◆ **Exercices à réaliser**
1. Relevez dans l'extrait tout ce qu'implique, selon l'auteur, sa conception des frontières de Bibliopolis.
2. Recopiez le passage de l'extrait compris entre « Chères lectrices, Chers » et « lecteurs ici présents). », ces deux bornes incluses.

-------- Extrait --------

Chères lectrices, Chers lecteurs,
Sommes-nous loin des rivages de Bibliopolis ? C'est bien possible. Mais à vrai dire, cela n'a aucune importance. Ma conception des frontières de Bibliopolis implique une curiosité sans bornes, une passion dévorante et un esprit le plus ouvert possible. Peut-être êtes-vous de ceux-là également ? Je vous le souhaite. Il y a tant de choses autour de nous qu'on ne saura jamais qu'il est toujours excitant de découvrir une chose remplie de futilité et d'oubli collectif. Encore faut-il s'accorder sur ce qui a vraiment de l'importance en ce bas monde. Personnellement je pense que les découvertes digressives et fortuites sont sans aucun doute parmi les meilleurs moment d'une vie. Alors digressons ! Alors fortuitons ! (je viens de vérifier ce verbe n'existe pas encore ... je le dépose devant l'assemblée des lecteurs ici présents).

-------- Données sources --------

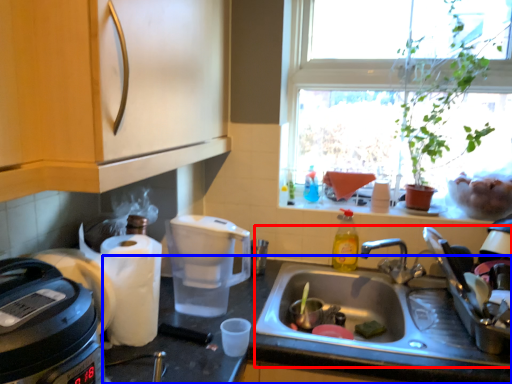
Question: Among these objects, which one is farthest to the camera, sink (highlighted by a red box) or countertop (highlighted by a blue box)?

Choices:
 (A) sink
 (B) countertop

Answer: (A)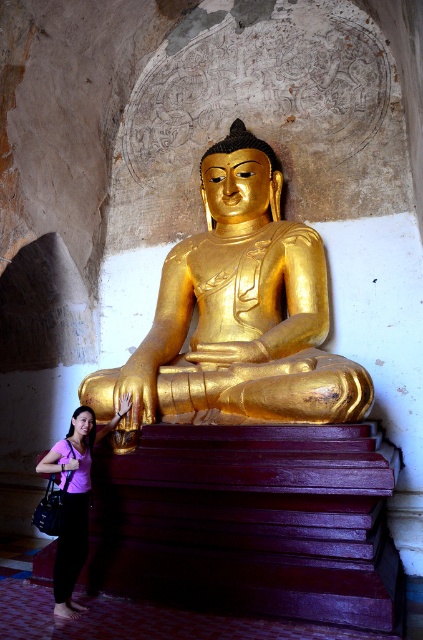
Question: Which of the following is the farthest from the observer?

Choices:
 (A) (126, 396)
 (B) (332, 497)
 (C) (172, 305)

Answer: (C)

Question: Can you confirm if gold polished statue at center is bigger than purple fabric shirt at lower left?

Choices:
 (A) no
 (B) yes

Answer: (B)

Question: Which of the following is the farthest from the observer?

Choices:
 (A) purple fabric shirt at lower left
 (B) wooden stairs at center

Answer: (A)

Question: Among these objects, which one is nearest to the camera?

Choices:
 (A) wooden stairs at center
 (B) purple fabric shirt at lower left
 (C) gold polished statue at center

Answer: (A)

Question: Is wooden stairs at center to the right of gold polished statue at center from the viewer's perspective?

Choices:
 (A) yes
 (B) no

Answer: (A)

Question: Is gold polished statue at center further to camera compared to purple fabric shirt at lower left?

Choices:
 (A) no
 (B) yes

Answer: (B)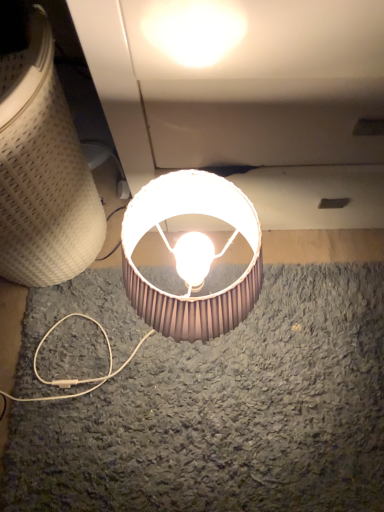
Question: In terms of size, does matte brown lampshade at lower center, acting as the second lamp starting from the right, appear bigger or smaller than brown pleated lampshade at center, arranged as the second lamp when viewed from the left?

Choices:
 (A) big
 (B) small

Answer: (A)

Question: From the image's perspective, is matte brown lampshade at lower center, marked as the 1th lamp in a left-to-right arrangement, above or below brown pleated lampshade at center, arranged as the second lamp when viewed from the left?

Choices:
 (A) below
 (B) above

Answer: (B)

Question: From a real-world perspective, is matte brown lampshade at lower center, marked as the 1th lamp in a left-to-right arrangement, physically located above or below brown pleated lampshade at center, arranged as the second lamp when viewed from the left?

Choices:
 (A) above
 (B) below

Answer: (A)

Question: Considering the positions of brown pleated lampshade at center, arranged as the second lamp when viewed from the left, and matte brown lampshade at lower center, acting as the second lamp starting from the right, in the image, is brown pleated lampshade at center, arranged as the second lamp when viewed from the left, wider or thinner than matte brown lampshade at lower center, acting as the second lamp starting from the right,?

Choices:
 (A) thin
 (B) wide

Answer: (A)

Question: In the image, is brown pleated lampshade at center, which is the 1th lamp from right to left, on the left side or the right side of matte brown lampshade at lower center, marked as the 1th lamp in a left-to-right arrangement?

Choices:
 (A) right
 (B) left

Answer: (A)

Question: From a real-world perspective, relative to matte brown lampshade at lower center, marked as the 1th lamp in a left-to-right arrangement, is brown pleated lampshade at center, arranged as the second lamp when viewed from the left, vertically above or below?

Choices:
 (A) above
 (B) below

Answer: (B)

Question: Looking at the image, does brown pleated lampshade at center, which is the 1th lamp from right to left, seem bigger or smaller compared to matte brown lampshade at lower center, marked as the 1th lamp in a left-to-right arrangement?

Choices:
 (A) big
 (B) small

Answer: (B)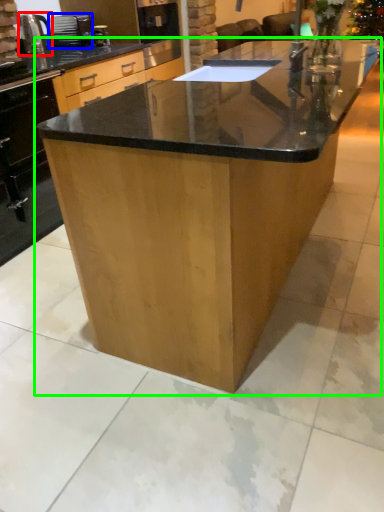
Question: Considering the real-world distances, which object is closest to kitchen appliance (highlighted by a red box)? appliance (highlighted by a blue box) or table (highlighted by a green box).

Choices:
 (A) appliance
 (B) table

Answer: (A)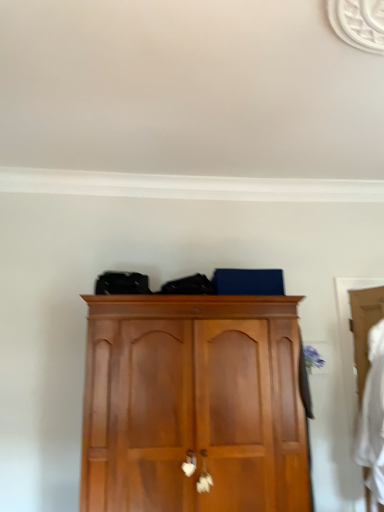
Measure the distance between point (377, 474) and camera.

The distance of point (377, 474) from camera is 9.17 feet.

What do you see at coordinates (289, 419) in the screenshot? I see `wooden wardrobe at right` at bounding box center [289, 419].

You are a GUI agent. You are given a task and a screenshot of the screen. Output one action in this format:
    pyautogui.click(x=<x>, y=<y>)
    Task: Click on the white fabric at right
    
    Given the screenshot: What is the action you would take?
    pyautogui.click(x=373, y=417)

Is the surface of wooden wardrobe at right in direct contact with wooden cupboard at center?

There is a gap between wooden wardrobe at right and wooden cupboard at center.

Identify the location of cupboard in front of the wooden wardrobe at right. The width and height of the screenshot is (384, 512). (193, 404).

Between wooden wardrobe at right and wooden cupboard at center, which one appears on the left side from the viewer's perspective?

wooden cupboard at center.

Which of these two, wooden wardrobe at right or wooden cupboard at center, is thinner?

With smaller width is wooden wardrobe at right.

Is white fabric at right not inside wooden cupboard at center?

Absolutely, white fabric at right is external to wooden cupboard at center.

Looking at this image, which object is closer to the camera taking this photo, white fabric at right or wooden cupboard at center?

wooden cupboard at center is more forward.

Is white fabric at right oriented towards wooden cupboard at center?

Yes, white fabric at right is turned towards wooden cupboard at center.

From the image's perspective, which is above, white fabric at right or wooden cupboard at center?

wooden cupboard at center is shown above in the image.

Is point (150, 399) closer or farther from the camera than point (376, 474)?

Point (150, 399) is closer to the camera than point (376, 474).

From a real-world perspective, does wooden cupboard at center stand above white fabric at right?

Yes, from a real-world perspective, wooden cupboard at center is above white fabric at right.

Is there a large distance between wooden cupboard at center and white fabric at right?

Absolutely, wooden cupboard at center is distant from white fabric at right.

Considering the relative sizes of wooden cupboard at center and white fabric at right in the image provided, is wooden cupboard at center wider than white fabric at right?

Correct, the width of wooden cupboard at center exceeds that of white fabric at right.

From a real-world perspective, between white fabric at right and wooden wardrobe at right, who is vertically lower?

white fabric at right is physically lower.

Who is taller, white fabric at right or wooden wardrobe at right?

wooden wardrobe at right.

Which of these two, white fabric at right or wooden wardrobe at right, is thinner?

With smaller width is wooden wardrobe at right.

From the image's perspective, does white fabric at right appear higher than wooden wardrobe at right?

Incorrect, from the image's perspective, white fabric at right is lower than wooden wardrobe at right.

Is wooden cupboard at center positioned far away from wooden wardrobe at right?

wooden cupboard at center is near wooden wardrobe at right, not far away.

This screenshot has width=384, height=512. Identify the location of door positioned vertically above the wooden cupboard at center (from a real-world perspective). (289, 419).

Considering the sizes of objects wooden cupboard at center and wooden wardrobe at right in the image provided, who is bigger, wooden cupboard at center or wooden wardrobe at right?

wooden cupboard at center is bigger.

Is the position of wooden cupboard at center less distant than that of wooden wardrobe at right?

Yes, wooden cupboard at center is closer to the viewer.

Considering the relative sizes of wooden wardrobe at right and white fabric at right in the image provided, is wooden wardrobe at right bigger than white fabric at right?

Incorrect, wooden wardrobe at right is not larger than white fabric at right.

Which is in front, wooden wardrobe at right or white fabric at right?

white fabric at right is in front.

Could you tell me if wooden wardrobe at right is turned towards white fabric at right?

--------

◆ **Corrigés par exercice**
1.
une curiosité sans bornes
une passion dévorante
un esprit le plus ouvert possible

2.
Chères lectrices, Chers lecteurs,
Sommes-nous loin des rivages de Bibliopolis ? C'est bien possible. Mais à vrai dire, cela n'a aucune importance. Ma conception des frontières de Bibliopolis implique une curiosité sans bornes, une passion dévorante et un esprit le plus ouvert possible. Peut-être êtes-vous de ceux-là également ? Je vous le souhaite. Il y a tant de choses autour de nous qu'on ne saura jamais qu'il est toujours excitant de découvrir une chose remplie de futilité et d'oubli collectif. Encore faut-il s'accorder sur ce qui a vraiment de l'importance en ce bas monde. Personnellement je pense que les découvertes digressives et fortuites sont sans aucun doute parmi les meilleurs moment d'une vie. Alors digressons ! Alors fortuitons ! (je viens de vérifier ce verbe n'existe pas encore ... je le dépose devant l'assemblée des lecteurs ici présents).